WORK INSTRUCTION: Return exactly the lines from the start of the records below through the line containing "(layerselection 0x00010fc_ffffffff)", both ends included, and leave out the pictures.

PROVIDED RECORDS:

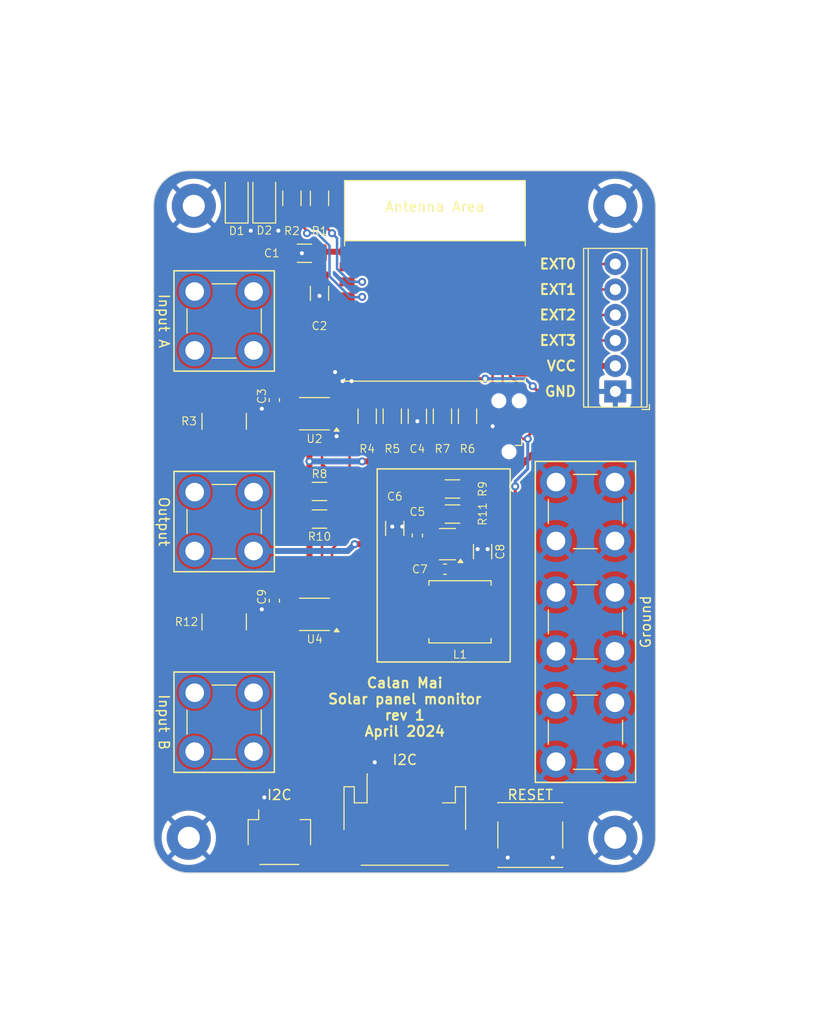
<source format=kicad_pcb>
(kicad_pcb
	(version 20240108)
	(generator "pcbnew")
	(generator_version "8.0")
	(general
		(thickness 1.6)
		(legacy_teardrops no)
	)
	(paper "A4")
	(title_block
		(comment 4 "AISLER Project ID: JVFTRZIT")
	)
	(layers
		(0 "F.Cu" signal)
		(31 "B.Cu" signal)
		(32 "B.Adhes" user "B.Adhesive")
		(33 "F.Adhes" user "F.Adhesive")
		(34 "B.Paste" user)
		(35 "F.Paste" user)
		(36 "B.SilkS" user "B.Silkscreen")
		(37 "F.SilkS" user "F.Silkscreen")
		(38 "B.Mask" user)
		(39 "F.Mask" user)
		(40 "Dwgs.User" user "User.Drawings")
		(41 "Cmts.User" user "User.Comments")
		(42 "Eco1.User" user "User.Eco1")
		(43 "Eco2.User" user "User.Eco2")
		(44 "Edge.Cuts" user)
		(45 "Margin" user)
		(46 "B.CrtYd" user "B.Courtyard")
		(47 "F.CrtYd" user "F.Courtyard")
		(48 "B.Fab" user)
		(49 "F.Fab" user)
		(50 "User.1" user)
		(51 "User.2" user)
		(52 "User.3" user)
		(53 "User.4" user)
		(54 "User.5" user)
		(55 "User.6" user)
		(56 "User.7" user)
		(57 "User.8" user)
		(58 "User.9" user)
	)
	(setup
		(stackup
			(layer "F.SilkS"
				(type "Top Silk Screen")
			)
			(layer "F.Paste"
				(type "Top Solder Paste")
			)
			(layer "F.Mask"
				(type "Top Solder Mask")
				(thickness 0.01)
			)
			(layer "F.Cu"
				(type "copper")
				(thickness 0.035)
			)
			(layer "dielectric 1"
				(type "core")
				(thickness 1.51)
				(material "FR4")
				(epsilon_r 4.5)
				(loss_tangent 0.02)
			)
			(layer "B.Cu"
				(type "copper")
				(thickness 0.035)
			)
			(layer "B.Mask"
				(type "Bottom Solder Mask")
				(thickness 0.01)
			)
			(layer "B.Paste"
				(type "Bottom Solder Paste")
			)
			(layer "B.SilkS"
				(type "Bottom Silk Screen")
			)
			(copper_finish "None")
			(dielectric_constraints no)
		)
		(pad_to_mask_clearance 0)
		(allow_soldermask_bridges_in_footprints no)
		(pcbplotparams
			(layerselection 0x00010fc_ffffffff)
			(plot_on_all_layers_selection 0x0000000_00000000)
			(disableapertmacros no)
			(usegerberextensions no)
			(usegerberattributes yes)
			(usegerberadvancedattributes yes)
			(creategerberjobfile yes)
			(dashed_line_dash_ratio 12.000000)
			(dashed_line_gap_ratio 3.000000)
			(svgprecision 4)
			(plotframeref no)
			(viasonmask no)
			(mode 1)
			(useauxorigin no)
			(hpglpennumber 1)
			(hpglpenspeed 20)
			(hpglpendiameter 15.000000)
			(pdf_front_fp_property_popups yes)
			(pdf_back_fp_property_popups yes)
			(dxfpolygonmode yes)
			(dxfimperialunits yes)
			(dxfusepcbnewfont yes)
			(psnegative no)
			(psa4output no)
			(plotreference yes)
			(plotvalue yes)
			(plotfptext yes)
			(plotinvisibletext no)
			(sketchpadsonfab no)
			(subtractmaskfromsilk no)
			(outputformat 1)
			(mirror no)
			(drillshape 1)
			(scaleselection 1)
			(outputdirectory "")
		)
	)
	(net 0 "")
	(net 1 "VCC")
	(net 2 "GND")
	(net 3 "/VPOS")
	(net 4 "Net-(D1-A)")
	(net 5 "/Supply/SW")
	(net 6 "Net-(D2-A)")
	(net 7 "/Supply/FEEDBACK")
	(net 8 "/Supply/CB")
	(net 9 "unconnected-(U2-~{Alert}-Pad3)")
	(net 10 "Net-(J1-Pin_1)")
	(net 11 "Net-(J7-Pin_1)")
	(net 12 "unconnected-(U1-GPIO18{slash}USB_D--Pad13)")
	(net 13 "unconnected-(U1-GPIO19{slash}USB_D+-Pad14)")
	(net 14 "/EN")
	(net 15 "/EXT2")
	(net 16 "/EXT3")
	(net 17 "/EXT0")
	(net 18 "/EXT1")
	(net 19 "/BOOT")
	(net 20 "/RXD")
	(net 21 "/TXD")
	(net 22 "/LED1")
	(net 23 "/LED2")
	(net 24 "/IO8")
	(net 25 "/IO2")
	(net 26 "/SDA")
	(net 27 "/SCL")
	(net 28 "unconnected-(J9-MountPin-PadMP)")
	(net 29 "unconnected-(J9-MountPin-PadMP)_0")
	(net 30 "unconnected-(U4-~{Alert}-Pad3)")
	(net 31 "unconnected-(J10-MountPin-PadMP)")
	(net 32 "unconnected-(J10-MountPin-PadMP)_0")
	(footprint "Capacitor_SMD:C_0603_1608Metric_Pad1.08x0.95mm_HandSolder" (layer "F.Cu") (at 147 82.8875 90))
	(footprint "Capacitor_SMD:C_1206_3216Metric_Pad1.33x1.80mm_HandSolder" (layer "F.Cu") (at 161.25 64.5 -90))
	(footprint "TerminalBlock_Phoenix:TerminalBlock_Phoenix_MPT-0,5-6-2.54_1x06_P2.54mm_Horizontal" (layer "F.Cu") (at 180.974874 62.025126 90))
	(footprint "Resistor_SMD:R_1206_3216Metric_Pad1.30x1.75mm_HandSolder" (layer "F.Cu") (at 164.75 71.75))
	(footprint "MountingHole:MountingHole_2.2mm_M2_Pad" (layer "F.Cu") (at 180.974874 106.525126 -90))
	(footprint "Capacitor_SMD:C_0603_1608Metric_Pad1.08x0.95mm_HandSolder" (layer "F.Cu") (at 147 62.8875 90))
	(footprint "Connector_JST:JST_SH_SM04B-SRSS-TB_1x04-1MP_P1.00mm_Horizontal" (layer "F.Cu") (at 147.5 106.5))
	(footprint "Resistor_SMD:R_1206_3216Metric_Pad1.30x1.75mm_HandSolder" (layer "F.Cu") (at 156.25 64.5 -90))
	(footprint "Package_SO:VSSOP-10_3x3mm_P0.5mm" (layer "F.Cu") (at 151 84.25 180))
	(footprint "Resistor_SMD:R_2816_7142Metric_Pad3.20x4.45mm_HandSolder" (layer "F.Cu") (at 142 65 90))
	(footprint "MountingHole:MountingHole_2.2mm_M2_Pad" (layer "F.Cu") (at 138.974874 43.525126 -90))
	(footprint "Resistor_SMD:R_1206_3216Metric_Pad1.30x1.75mm_HandSolder" (layer "F.Cu") (at 158.75 64.5 -90))
	(footprint "TerminalBlock_Wuerth:Wuerth_REDCUBE-THR_WP-THRSH_74651175_THR" (layer "F.Cu") (at 178 74))
	(footprint "Resistor_SMD:R_1206_3216Metric_Pad1.30x1.75mm_HandSolder" (layer "F.Cu") (at 164.75 74.25 180))
	(footprint "Package_SO:VSSOP-10_3x3mm_P0.5mm" (layer "F.Cu") (at 151 64.25 180))
	(footprint "TerminalBlock_Wuerth:Wuerth_REDCUBE-THR_WP-THRSH_74651175_THR" (layer "F.Cu") (at 142 55 -90))
	(footprint "LED_SMD:LED_1206_3216Metric_Pad1.42x1.75mm_HandSolder" (layer "F.Cu") (at 146 42.775126 90))
	(footprint "Button_Switch_SMD:SW_Push_1P1T_NO_6x6mm_H9.5mm" (layer "F.Cu") (at 172.5 106.25))
	(footprint "TerminalBlock_Wuerth:Wuerth_REDCUBE-THR_WP-THRSH_74651175_THR" (layer "F.Cu") (at 178 85))
	(footprint "TerminalBlock_Wuerth:Wuerth_REDCUBE-THR_WP-THRSH_74651175_THR" (layer "F.Cu") (at 142 95 -90))
	(footprint "Resistor_SMD:R_1206_3216Metric_Pad1.30x1.75mm_HandSolder" (layer "F.Cu") (at 151.5 74.75))
	(footprint "Inductor_SMD:L_Bourns_SRN6045TA" (layer "F.Cu") (at 165.5 84))
	(footprint "Package_TO_SOT_SMD:SOT-23-6" (layer "F.Cu") (at 164.25 77.25 180))
	(footprint "LED_SMD:LED_1206_3216Metric_Pad1.42x1.75mm_HandSolder" (layer "F.Cu") (at 143.25 42.775126 90))
	(footprint "Capacitor_SMD:C_0603_1608Metric_Pad1.08x0.95mm_HandSolder" (layer "F.Cu") (at 161.25 76.3875 90))
	(footprint "Capacitor_SMD:C_1206_3216Metric_Pad1.33x1.80mm_HandSolder" (layer "F.Cu") (at 167.75 78 90))
	(footprint "Resistor_SMD:R_1206_3216Metric_Pad1.30x1.75mm_HandSolder" (layer "F.Cu") (at 151.5 72))
	(footprint "footprints:ESP32-C3-WROOM-02-NOTHERMAL" (layer "F.Cu") (at 163 54))
	(footprint "Capacitor_SMD:C_1206_3216Metric_Pad1.33x1.80mm_HandSolder" (layer "F.Cu") (at 159 75.6875 90))
	(footprint "Capacitor_SMD:C_0603_1608Metric_Pad1.08x0.95mm_HandSolder" (layer "F.Cu") (at 164 79.75 180))
	(footprint "Capacitor_SMD:C_1206_3216Metric_Pad1.33x1.80mm_HandSolder" (layer "F.Cu") (at 151.5 52.25 -90))
	(footprint "MountingHole:MountingHole_2.2mm_M2_Pad" (layer "F.Cu") (at 138.474874 106.525126 -90))
	(footprint "Resistor_SMD:R_1206_3216Metric_Pad1.30x1.75mm_HandSolder" (layer "F.Cu") (at 166.25 64.5 -90))
	(footprint "Resistor_SMD:R_2816_7142Metric_Pad3.20x4.45mm_HandSolder" (layer "F.Cu") (at 142 85 90))
	(footprint "TerminalBlock_Wuerth:Wuerth_REDCUBE-THR_WP-THRSH_74651175_THR" (layer "F.Cu") (at 178 96))
	(footprint "TerminalBlock_Wuerth:Wuerth_REDCUBE-THR_WP-THRSH_74651175_THR" (layer "F.Cu") (at 142 75 -90))
	(footprint "Resistor_SMD:R_1206_3216Metric_Pad1.30x1.75mm_HandSolder" (layer "F.Cu") (at 163.75 64.5 90))
	(footprint "Connector_JST:JST_PH_S4B-PH-SM4-TB_1x04-1MP_P2.00mm_Horizontal" (layer "F.Cu") (at 160 104.75))
	(footprint "Capacitor_SMD:C_1206_3216Metric_Pad1.33x1.80mm_HandSolder"
		(layer "F.Cu")
		(uuid "f7a5097d-19bb-4a96-9986-d586192b6897")
		(at 150 48.25 180)
		(descr "Capacitor SMD 1206 (3216 Metric), square (rectangular) end terminal, IPC_7351 nominal with elongated pad for handsoldering. (Body size source: IPC-SM-782 page 76, https://www.pcb-3d.com/wordpress/wp-content/uploads/ipc-sm-782a_amendment_1_and_2.pdf), generated with kicad-footprint-generator")
		(tags "capacitor handsolder")
		(property "Reference" "C1"
			(at 3.25 0 180)
			(layer "F.SilkS")
			(uuid "f30b7950-0b6d-4f71-8d51-192e4256a9d7")
			(effects
				(font
					(size 0.8 0.8)
					(thickness 0.1)
				)
			)
		)
		(property "Value" "0.1uF"
			(at 0 1.85 180)
			(layer "F.Fab")
			(uuid "5397d24c-ff77-4cc9-83f5-bca3b5c43ca1")
			(effects
				(font
					(size 1 1)
					(thickness 0.15)
				)
			)
		)
		(property "Footprint" "Capacitor_SMD:C_1206_3216Metric_Pad1.33x1.80mm_HandSolder"
			(at 0 0 180)
			(unlocked yes)
			(layer "F.Fab")
			(hide yes)
			(uuid "eea62d9e-925d-4189-9a55-227c996c08b6")
			(effects
				(font
					(size 1.27 1.27)
				)
			)
		)
		(property "Datasheet" ""
			(at 0 0 180)
			(unlocked yes)
			(layer "F.Fab")
			(hide yes)
			(uuid "98dd94f3-8773-41cb-a3cb-038e8faab092")
			(effects
				(font
					(size 1.27 1.27)
				)
			)
		)
		(property "Description" "Unpolarized capacitor, small symbol"
			(at 0 0 180)
			(unlocked yes)
			(layer "F.Fab")
			(hide yes)
			(uuid "2b60b81d-4d10-49f9-a304-06de6383b2e2")
			(effects
				(font
					(size 1.27 1.27)
				)
			)
		)
		(property ki_fp_filters "C_*")
		(path "/ec367680-c0ad-46ce-ad39-61612ff7fc0d")
		(sheetname "Root")
		(sheetfile "power-monitor.kicad_sch")
		(attr smd)
		(fp_line
			(start -0.711252 0.91)
			(end 0.711252 0.91)
			(stroke
				(width 0.12)
				(type solid)
			)
			(layer "F.SilkS")
			(uuid "7b788d2b-ca9c-480f-b7ca-5a5ef2f6d989")
		)
		(fp_line
			(start -0.711252 -0.91)
			(end 0.711252 -0.91)
			(stroke
				(width 0.12)
				(type solid)
			)
			(layer "F.SilkS")
			(uuid "3a2585a1-ca42-4742-bed1-5315376fc8c6")
		)
		(fp_line
			(start 2.48 1.15)
			(end -2.48 1.15)
			(stroke
				(width 0.05)
				(type solid)
			)
			(layer "F.CrtYd")
			(uuid "6d0acb13-da5f-4020-93a3-6acb9237f440")
		)
		(fp_line
			(start 2.48 -1.15)
			(end 2.48 1.15)
			(stroke
				(width 0.05)
				(type solid)
			)
			(layer "F.CrtYd")
			(uuid "2b0fde0e-09a6-4a3d-8913-7fafa0b019ea")
		)
		(fp_line
			(start -2.48 1.15)
			(end -2.48 -1.15)
			(stroke
				(width 0.05)
				(type solid)
			)
			(layer "F.CrtYd")
			(uuid "22b20e4d-05cf-4fcb-8b63-778bdd023ede")
		)
		(fp_line
			(start -2.48 -1.15)
			(end 2.48 -1.15)
			(stroke
				(width 0.05)
				(type solid)
			)
			(layer "F.CrtYd")
			(uuid "789db20d-2325-4bfb-aed0-187b1035c2c0")
		)
		(fp_line
			(start 1.6 0.8)
			(end -1.6
... [174610 chars truncated]
</source>
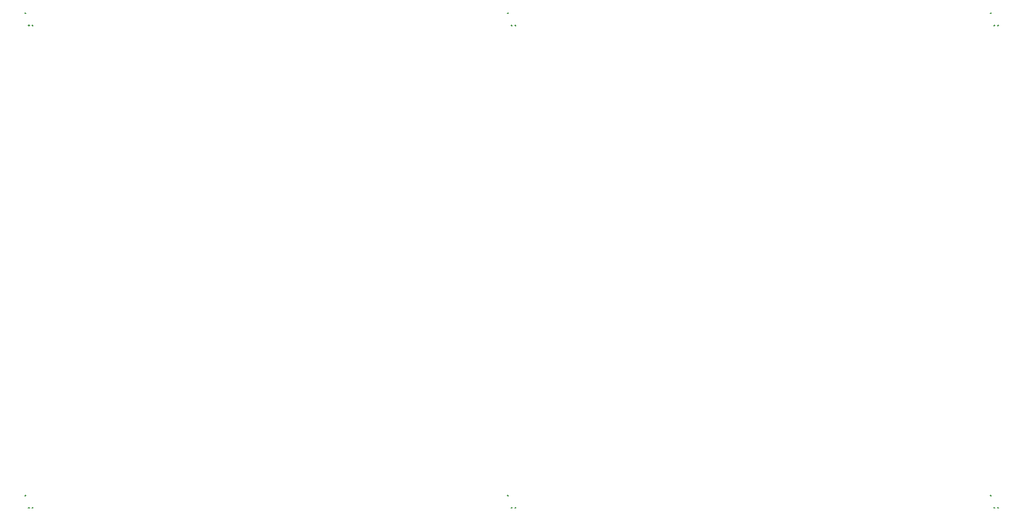
<source format=gbr>
%TF.GenerationSoftware,Altium Limited,Altium Designer,22.5.1 (42)*%
G04 Layer_Color=128*
%FSLAX26Y26*%
%MOIN*%
%TF.SameCoordinates,0DA79311-8CAD-460E-879A-7D23F4F2BAF0*%
%TF.FilePolarity,Positive*%
%TF.FileFunction,Drillmap*%
%TF.Part,Single*%
G01*
G75*
%TA.AperFunction,NonConductor*%
%ADD42C,0.005000*%
D42*
X1562992Y4101181D02*
X1566929D01*
X1564961Y4099213D02*
Y4103150D01*
X1582677Y4101181D02*
X1586614D01*
X1584646Y4099213D02*
Y4103150D01*
X4122047Y4101181D02*
X4125984D01*
X4124016Y4099213D02*
Y4103150D01*
X4141732Y4101181D02*
X4145669D01*
X4143701Y4099213D02*
Y4103150D01*
X6681102Y4101181D02*
X6685039D01*
X6683071Y4099213D02*
Y4103150D01*
X6700787Y4101181D02*
X6704724D01*
X6702756Y4099213D02*
Y4103150D01*
X6681102Y6660236D02*
X6685039D01*
X6683071Y6658268D02*
Y6662205D01*
X6700787Y6660236D02*
X6704724D01*
X6702756Y6658268D02*
Y6662205D01*
X4122047Y6660236D02*
X4125984D01*
X4124016Y6658268D02*
Y6662205D01*
X4141732Y6660236D02*
X4145669D01*
X4143701Y6658268D02*
Y6662205D01*
X1582677Y6660236D02*
X1586614D01*
X1584646Y6658268D02*
Y6662205D01*
X1562992Y6660236D02*
X1566929D01*
X1564961Y6658268D02*
Y6662205D01*
X6661417Y6725591D02*
X6665354D01*
X6663386Y6723622D02*
Y6727559D01*
X4102362Y6725591D02*
X4106299D01*
X4104331Y6723622D02*
Y6727559D01*
X1543307Y4166535D02*
X1547244D01*
X1545275Y4164567D02*
Y4168504D01*
X4102362Y4166535D02*
X4106299D01*
X4104331Y4164567D02*
Y4168504D01*
X6661417Y4166535D02*
X6665354D01*
X6663386Y4164567D02*
Y4168504D01*
X1543307Y6725591D02*
X1547244D01*
X1545275Y6723622D02*
Y6727559D01*
%TF.MD5,02ece5c82e4fd77a5cd20514414c578f*%
M02*

</source>
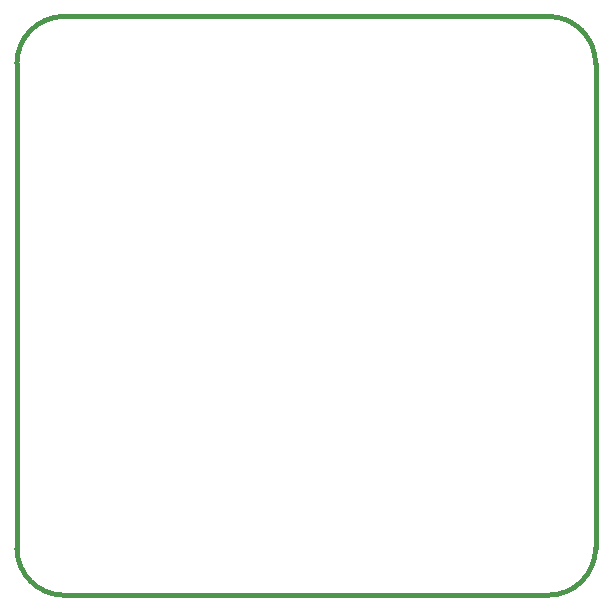
<source format=gm1>
G04 #@! TF.GenerationSoftware,KiCad,Pcbnew,(5.1.5)-3*
G04 #@! TF.CreationDate,2021-08-15T08:32:46-04:00*
G04 #@! TF.ProjectId,ADE1-MIXER,41444531-2d4d-4495-9845-522e6b696361,rev?*
G04 #@! TF.SameCoordinates,Original*
G04 #@! TF.FileFunction,Profile,NP*
%FSLAX46Y46*%
G04 Gerber Fmt 4.6, Leading zero omitted, Abs format (unit mm)*
G04 Created by KiCad (PCBNEW (5.1.5)-3) date 2021-08-15 08:32:46*
%MOMM*%
%LPD*%
G04 APERTURE LIST*
%ADD10C,0.381000*%
G04 APERTURE END LIST*
D10*
X4000000Y-49000000D02*
G75*
G02X0Y-45000000I0J4000000D01*
G01*
X49000000Y-45000000D02*
G75*
G02X45000000Y-49000000I-4000000J0D01*
G01*
X45000000Y0D02*
G75*
G02X49000000Y-4000000I0J-4000000D01*
G01*
X0Y-4000000D02*
G75*
G02X4000000Y0I4000000J0D01*
G01*
X0Y-45000000D02*
X0Y-4000000D01*
X45000000Y-49000000D02*
X4000000Y-49000000D01*
X49000000Y-4000000D02*
X49000000Y-45000000D01*
X4000000Y0D02*
X45000000Y0D01*
M02*

</source>
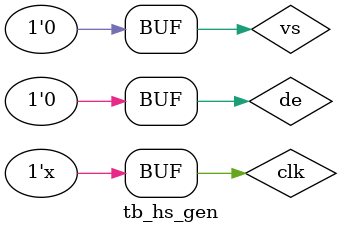
<source format=v>
`timescale 1ns / 1ps


module tb_hs_gen(

    );
    
    
hs_gen   
#(.PCLK_CYCLE_NUM_1(10),
.PCLK_CYCLE_NUM_2  (2),
.PCLK_CYCLE_NUM_3  (5))

uuu
(
. PCLK_I  (clk ),
. RSTN_I (1),
.VS_I   (vs),
. DE_I   (de),
.  HS_O  (hs)
);

reg clk ;
reg de ;
reg vs ;

always #5 clk = ~clk ;

initial begin
vs = 0 ;
clk = 0;
de = 0;
#5000;
vs =1;
#200;
vs = 0;

de = 1 ;
#400;
de = 0 ;
#400;
de =1 ;
#300;
de = 0;
#600;
de = 1 ;
#400;
de= 0;

#2000;

vs = 1;
#200;
vs= 0;
#2000;

de = 1;
#200;
de = 0;




end


    
    
endmodule

</source>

ANSWER SPACE:
<source format=kicad_pcb>
(kicad_pcb
	(version 20240108)
	(generator "pcbnew")
	(generator_version "8.0")
	(general
		(thickness 1.6)
		(legacy_teardrops no)
	)
	(paper "A4")
	(title_block
		(comment 4 "AISLER Project ID: JVFTRZIT")
	)
	(layers
		(0 "F.Cu" signal)
		(31 "B.Cu" signal)
		(32 "B.Adhes" user "B.Adhesive")
		(33 "F.Adhes" user "F.Adhesive")
		(34 "B.Paste" user)
		(35 "F.Paste" user)
		(36 "B.SilkS" user "B.Silkscreen")
		(37 "F.SilkS" user "F.Silkscreen")
		(38 "B.Mask" user)
		(39 "F.Mask" user)
		(40 "Dwgs.User" user "User.Drawings")
		(41 "Cmts.User" user "User.Comments")
		(42 "Eco1.User" user "User.Eco1")
		(43 "Eco2.User" user "User.Eco2")
		(44 "Edge.Cuts" user)
		(45 "Margin" user)
		(46 "B.CrtYd" user "B.Courtyard")
		(47 "F.CrtYd" user "F.Courtyard")
		(48 "B.Fab" user)
		(49 "F.Fab" user)
		(50 "User.1" user)
		(51 "User.2" user)
		(52 "User.3" user)
		(53 "User.4" user)
		(54 "User.5" user)
		(55 "User.6" user)
		(56 "User.7" user)
		(57 "User.8" user)
		(58 "User.9" user)
	)
	(setup
		(stackup
			(layer "F.SilkS"
				(type "Top Silk Screen")
			)
			(layer "F.Paste"
				(type "Top Solder Paste")
			)
			(layer "F.Mask"
				(type "Top Solder Mask")
				(thickness 0.01)
			)
			(layer "F.Cu"
				(type "copper")
				(thickness 0.035)
			)
			(layer "dielectric 1"
				(type "core")
				(thickness 1.51)
				(material "FR4")
				(epsilon_r 4.5)
				(loss_tangent 0.02)
			)
			(layer "B.Cu"
				(type "copper")
				(thickness 0.035)
			)
			(layer "B.Mask"
				(type "Bottom Solder Mask")
				(thickness 0.01)
			)
			(layer "B.Paste"
				(type "Bottom Solder Paste")
			)
			(layer "B.SilkS"
				(type "Bottom Silk Screen")
			)
			(copper_finish "None")
			(dielectric_constraints no)
		)
		(pad_to_mask_clearance 0)
		(allow_soldermask_bridges_in_footprints no)
		(pcbplotparams
			(layerselection 0x00010fc_ffffffff)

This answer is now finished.